Lambeth Apartment
Originally produced for ARCH 2020: Radical Domesticity with Professor Maria Aragaren-Gonzalez at the UVA School of Arch, Spring 2019
As a young designer, it's important to have a foundational knowledge and understanding of the spaces you directly inhabit. At the beginning of this semester on radical domesticities, we were asked to explore our own surroundings; namely our own dwelling. As a second year architecture student at the University of Virginia, I live in an apartment complex on campus named Lambeth Apartments. I live in a three room apartment with five other guys, six people total. There are two small bathrooms, a living room and cramped kitchen. Using the basic architectural drawing types- plans, section, and axonometric- this project visually communicates my dwelling space of domesticity in my second year of residence studying at the University of Virginia School of Architecture.
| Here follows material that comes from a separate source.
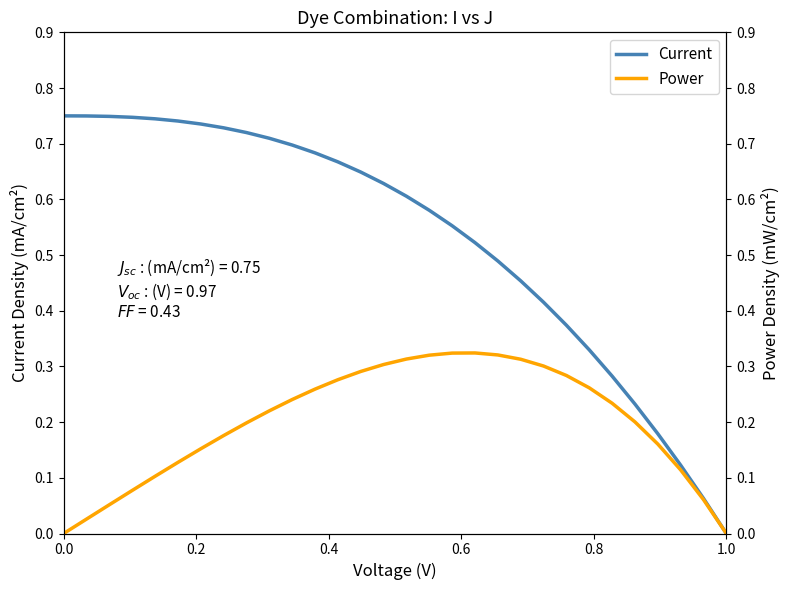

True or false: Power and Current intersect in this chart.

False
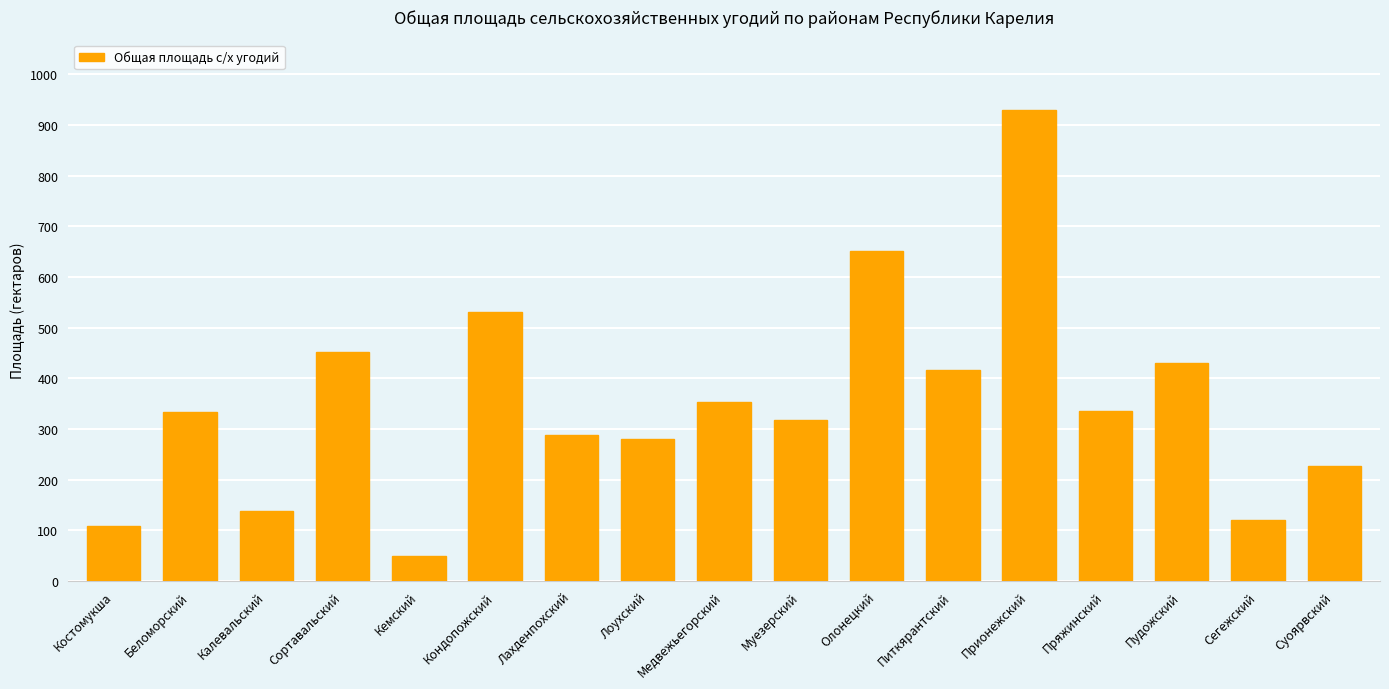

What is the sum of the values at Сортавальский and Лахденпохский?

740.7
This diptych of drawing shows the process of communicating the as-built condition of my Lambeth apartment. The drawing on the right is a fairly busy sketch I created as I measured my apartment. Whereas, the drawing on the right is a hardlined drawing which neatly shows the busy and messy nature of six young men sharing an apartment together.
This exercise is a practice in viewing space and communicating within the appropriate architectural drawing language. Often times, architects must appropriately understand and be able to model the as-built condition of a space before being able to propose a design solution of an addition or remodel.